Did she just insinuate that lizard people exist, or am I reading too much into that?. . . Focus on *your* issues first, Theo, geeze.
Several follow up questions easily line themselves up but, just as I go to start tossing them out, the mature, non-addict side of my brain manages to pump the brakes on my thoughts. A rare moment of blessed peace settles in my mind as the chaotic deluge of thoughts that constantly assault my consciousness ceases. I breathe. The peace never lasts, but I don't need it to. I just need to breathe.
Chloe continues to sort through her files as she waits for my next inevitable question, patiently biding her time and letting me get everything off of my chest that's been building up since they brought me here. She pulls out individual papers and stacks them up in neat rows, barely even acknowledging the sudden lack of questions coming her way. These guys really aren't bothered by my attitude. I finally realize. She's really just going to sit here, letting me tire myself out like some kid at recess before she steps up like the adult in the room and gets to the real business. I don't now whether to feel coddled or respected. Definitely handled. I sigh and drum the table a bit.

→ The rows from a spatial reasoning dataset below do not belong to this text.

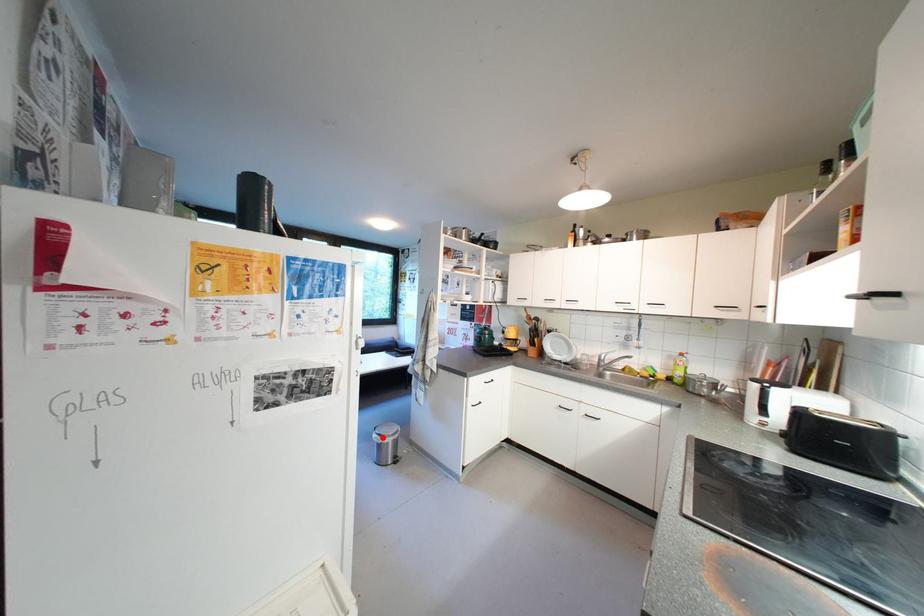
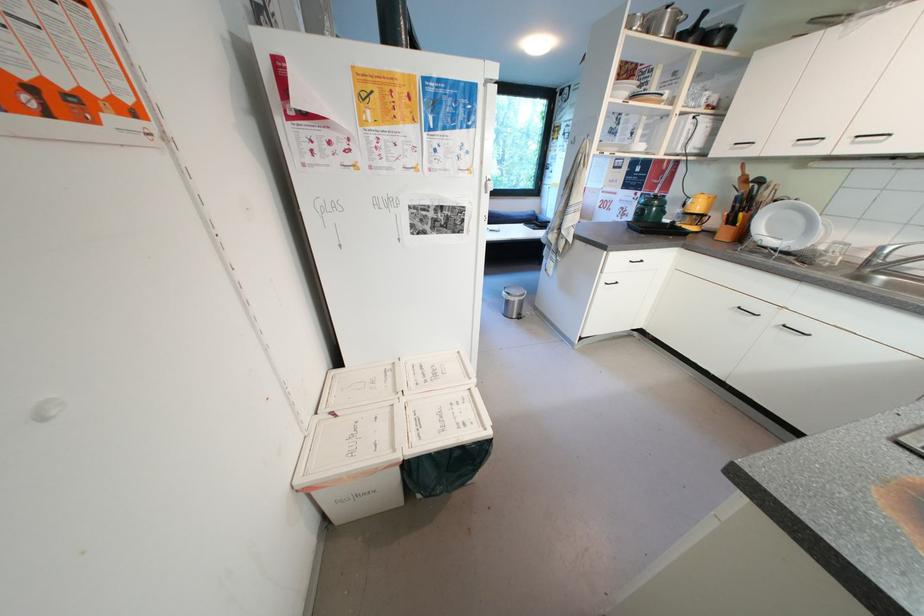
Locate, in the second image, the point that corresponds to the highlighted location in the first image.

(512, 294)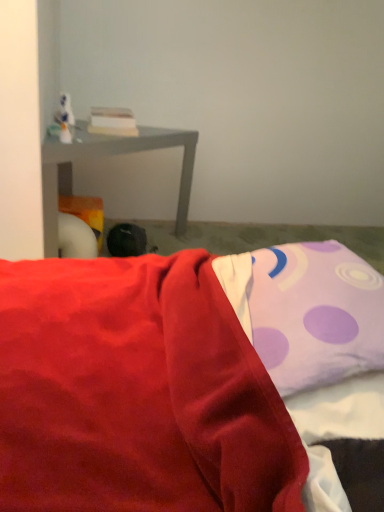
Measure the distance between point (x=154, y=145) and camera.

Point (x=154, y=145) is 1.51 meters away from camera.

Find the location of a particular element. matte gray table at left is located at coordinates (108, 155).

Is matte gray table at left bigger or smaller than purple dotted pillow at upper right?

In the image, matte gray table at left appears to be larger than purple dotted pillow at upper right.

Which is more to the left, matte gray table at left or purple dotted pillow at upper right?

matte gray table at left is more to the left.

From a real-world perspective, is matte gray table at left positioned over purple dotted pillow at upper right based on gravity?

No, from a real-world perspective, matte gray table at left is not over purple dotted pillow at upper right

Which of these two, matte gray table at left or purple dotted pillow at upper right, stands taller?

matte gray table at left.

From the picture: Which is correct: black fabric bean bag at center is inside matte gray table at left, or outside of it?

black fabric bean bag at center fits inside matte gray table at left.

Between black fabric bean bag at center and matte gray table at left, which one has larger width?

With larger width is matte gray table at left.

Is black fabric bean bag at center further to camera compared to matte gray table at left?

That is True.

Which is further, (127, 234) or (46, 167)?

The point (127, 234) is behind.

From a real-world perspective, is black fabric bean bag at center positioned under purple dotted pillow at upper right based on gravity?

Indeed, from a real-world perspective, black fabric bean bag at center is positioned beneath purple dotted pillow at upper right.

Considering the positions of objects black fabric bean bag at center and purple dotted pillow at upper right in the image provided, who is more to the left, black fabric bean bag at center or purple dotted pillow at upper right?

black fabric bean bag at center.

From the image's perspective, who appears lower, black fabric bean bag at center or purple dotted pillow at upper right?

purple dotted pillow at upper right appears lower in the image.

Is point (184, 222) closer or farther from the camera than point (119, 232)?

Point (184, 222).

In terms of size, does matte gray table at left appear bigger or smaller than black fabric bean bag at center?

Considering their sizes, matte gray table at left takes up more space than black fabric bean bag at center.

In the image, is matte gray table at left positioned in front of or behind black fabric bean bag at center?

In the image, matte gray table at left appears in front of black fabric bean bag at center.

Would you say black fabric bean bag at center is part of matte gray table at left's contents?

Absolutely, black fabric bean bag at center is inside matte gray table at left.

Considering the sizes of objects purple dotted pillow at upper right and black fabric bean bag at center in the image provided, who is taller, purple dotted pillow at upper right or black fabric bean bag at center?

With more height is purple dotted pillow at upper right.

How far apart are purple dotted pillow at upper right and black fabric bean bag at center?

purple dotted pillow at upper right and black fabric bean bag at center are 32.37 inches apart from each other.

Find the location of a particular element. The width and height of the screenshot is (384, 512). pillow above the black fabric bean bag at center (from a real-world perspective) is located at coordinates (315, 314).

Is purple dotted pillow at upper right far away from black fabric bean bag at center?

No.

From a real-world perspective, who is located higher, purple dotted pillow at upper right or matte gray table at left?

From a 3D spatial view, purple dotted pillow at upper right is above.

Is purple dotted pillow at upper right aimed at matte gray table at left?

No, purple dotted pillow at upper right is not aimed at matte gray table at left.

Considering the sizes of objects purple dotted pillow at upper right and matte gray table at left in the image provided, who is bigger, purple dotted pillow at upper right or matte gray table at left?

matte gray table at left is bigger.

Is the surface of purple dotted pillow at upper right in direct contact with matte gray table at left?

No, purple dotted pillow at upper right is not beside matte gray table at left.

Identify the location of pillow below the matte gray table at left (from the image's perspective). This screenshot has width=384, height=512. (315, 314).

Locate an element on the screen. Image resolution: width=384 pixels, height=512 pixels. table located above the black fabric bean bag at center (from a real-world perspective) is located at coordinates (108, 155).

Which object lies nearer to the anchor point matte gray table at left, black fabric bean bag at center or purple dotted pillow at upper right?

The object closer to matte gray table at left is black fabric bean bag at center.

Estimate the real-world distances between objects in this image. Which object is closer to purple dotted pillow at upper right, matte gray table at left or black fabric bean bag at center?

Based on the image, black fabric bean bag at center appears to be nearer to purple dotted pillow at upper right.

When comparing their distances from black fabric bean bag at center, does matte gray table at left or purple dotted pillow at upper right seem further?

purple dotted pillow at upper right lies further to black fabric bean bag at center than the other object.

In the scene shown: Looking at the image, which one is located closer to matte gray table at left, purple dotted pillow at upper right or black fabric bean bag at center?

black fabric bean bag at center is positioned closer to the anchor matte gray table at left.

Considering their positions, is purple dotted pillow at upper right positioned further to black fabric bean bag at center than matte gray table at left?

The object further to black fabric bean bag at center is purple dotted pillow at upper right.

In the scene shown: Which object lies further to the anchor point purple dotted pillow at upper right, black fabric bean bag at center or matte gray table at left?

Based on the image, matte gray table at left appears to be further to purple dotted pillow at upper right.

Where is `table between purple dotted pillow at upper right and black fabric bean bag at center from front to back`? This screenshot has width=384, height=512. table between purple dotted pillow at upper right and black fabric bean bag at center from front to back is located at coordinates click(x=108, y=155).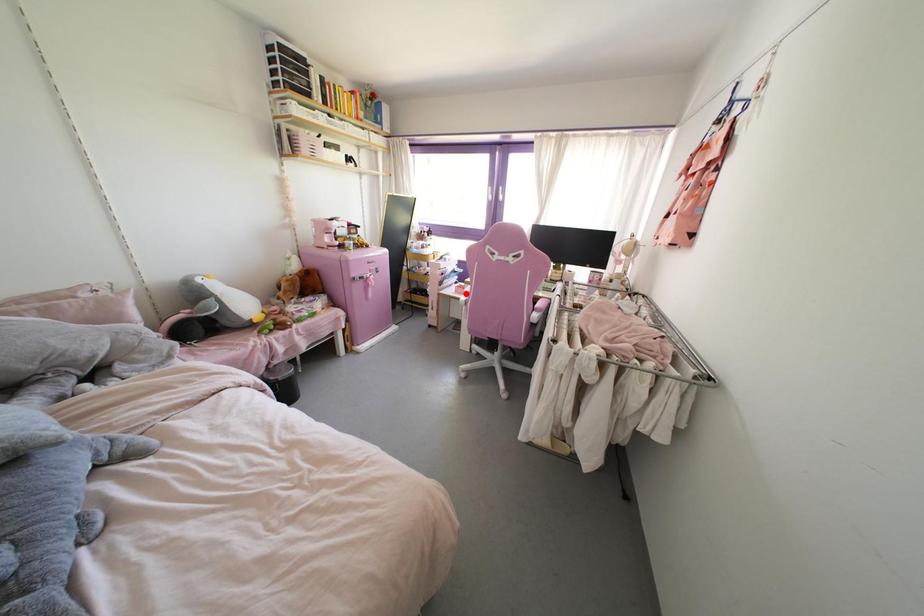
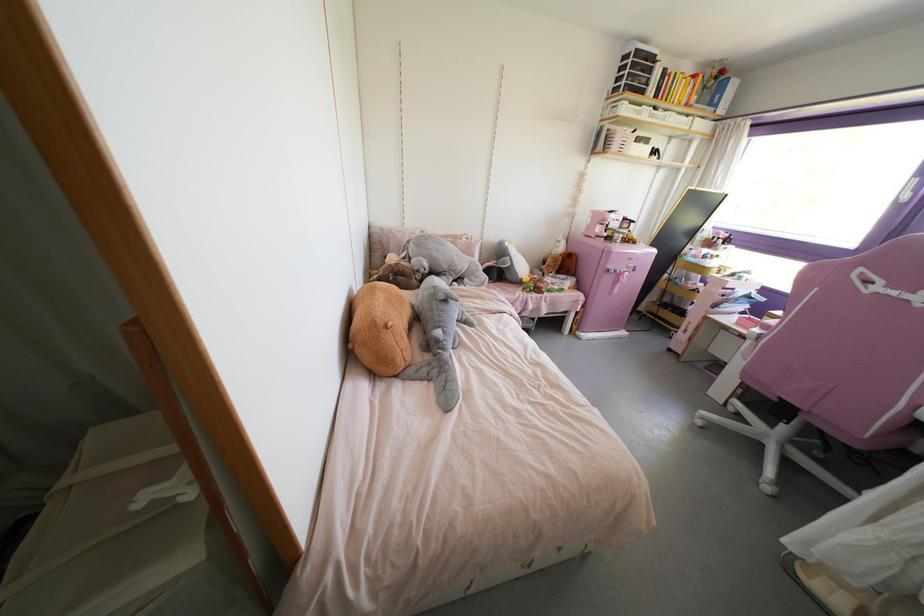
Find the pixel in the second image that matches the highlighted location in the first image.

(764, 326)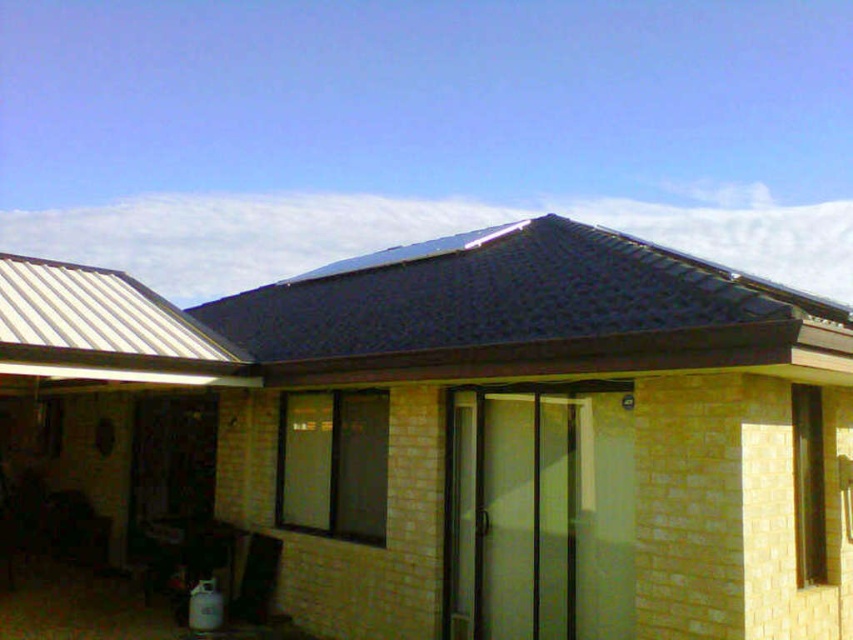
You are planning to install a new satellite dish on the side of the house. The satellite dish requires a mounting point that is at least 10 feet above the ground. Given the yellow brick shed at center and the black tile roof at upper center, which object would provide a suitable mounting location based on their heights?

The yellow brick shed at center has a greater height compared to the black tile roof at upper center. Therefore, the yellow brick shed at center would provide a suitable mounting location as it meets the required height of at least 10 feet.

You are standing at the entrance of the residential building and want to locate the yellow brick shed at center. According to the coordinates provided, in which direction should you look to find it?

The yellow brick shed at center is located at coordinates point (474, 435), so you should look towards the center of the image to find it.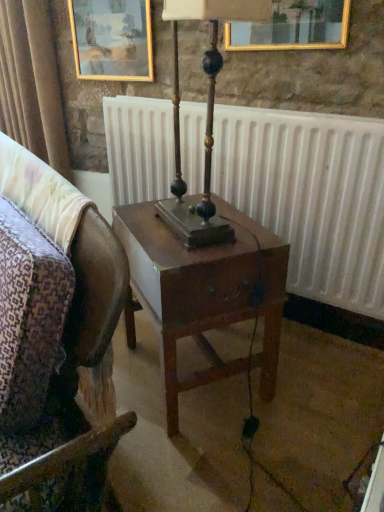
Question: Is velvet curtain at upper left looking in the opposite direction of wooden chair at center?

Choices:
 (A) no
 (B) yes

Answer: (A)

Question: Are velvet curtain at upper left and wooden chair at center located far from each other?

Choices:
 (A) yes
 (B) no

Answer: (A)

Question: Does velvet curtain at upper left have a lesser height compared to wooden chair at center?

Choices:
 (A) yes
 (B) no

Answer: (A)

Question: Considering the relative sizes of velvet curtain at upper left and wooden chair at center in the image provided, is velvet curtain at upper left wider than wooden chair at center?

Choices:
 (A) yes
 (B) no

Answer: (B)

Question: Does velvet curtain at upper left lie behind wooden chair at center?

Choices:
 (A) yes
 (B) no

Answer: (A)

Question: Is point (49, 218) positioned closer to the camera than point (54, 106)?

Choices:
 (A) farther
 (B) closer

Answer: (B)

Question: In the image, is wooden chair at center on the left side or the right side of velvet curtain at upper left?

Choices:
 (A) left
 (B) right

Answer: (B)

Question: Based on their sizes in the image, would you say wooden chair at center is bigger or smaller than velvet curtain at upper left?

Choices:
 (A) big
 (B) small

Answer: (A)

Question: From a real-world perspective, relative to velvet curtain at upper left, is wooden chair at center vertically above or below?

Choices:
 (A) below
 (B) above

Answer: (A)

Question: Is gold-framed painting at upper left in front of or behind white matte radiator at center in the image?

Choices:
 (A) front
 (B) behind

Answer: (B)

Question: From the image's perspective, is gold-framed painting at upper left positioned above or below white matte radiator at center?

Choices:
 (A) above
 (B) below

Answer: (A)

Question: Is gold-framed painting at upper left wider or thinner than white matte radiator at center?

Choices:
 (A) wide
 (B) thin

Answer: (B)

Question: From their relative heights in the image, would you say gold-framed painting at upper left is taller or shorter than white matte radiator at center?

Choices:
 (A) short
 (B) tall

Answer: (A)

Question: From the image's perspective, relative to wooden chair at center, is wooden polished table lamp at center above or below?

Choices:
 (A) below
 (B) above

Answer: (B)

Question: Is wooden polished table lamp at center bigger or smaller than wooden chair at center?

Choices:
 (A) small
 (B) big

Answer: (A)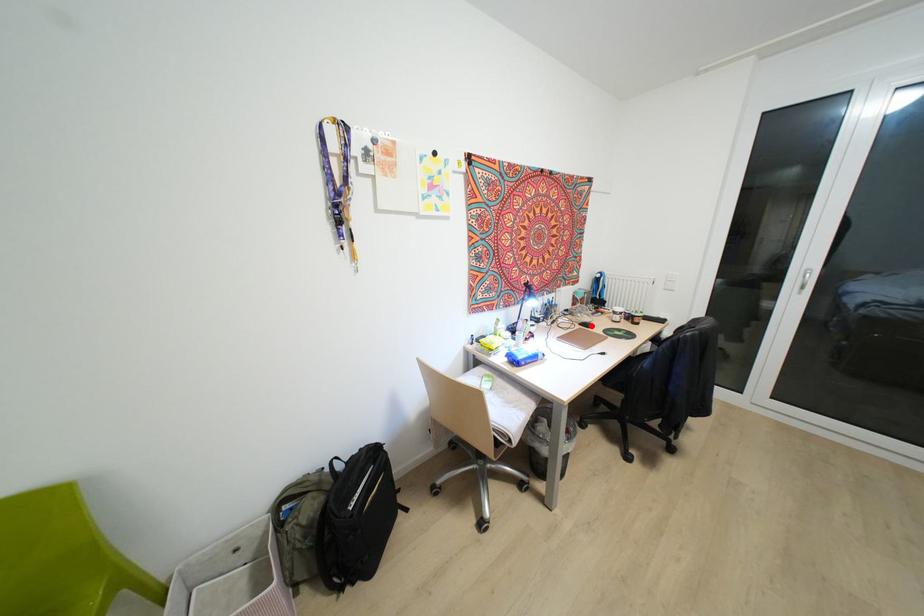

"Everything I want to ask will probably be answered at some point if I just let you guys get on with it, right?"
Another soft smile from Chloe, a bit more genuine than last time, "Probably, Mr. Bloom. I believe, at the very least, you'll gain the ability to answer them for yourself."
With that simple exchange of honesty, it feels like a veil has lifted. I look at Chloe and no longer see a "spook". Instead, I see Chloe Marks, a patient woman of indeterminable authority assigned to explain the mysteries of the universe to a crotchety coffee store owner. Ugh, why am I always the one that feels bad? Wasn't I kidnapped in broad daylight?
"Ok, Ms. Marks. Give it to me straight."
A wide grin spreads across her face. Uh-oh. Nevermind, I take it back! Give to me slow!
"The straight version, Mr. Bloom, is that our entire world is a copy of a copy,". . . what?. . ., "and you, Theodore Bloom, are the closest thing to real that our world has."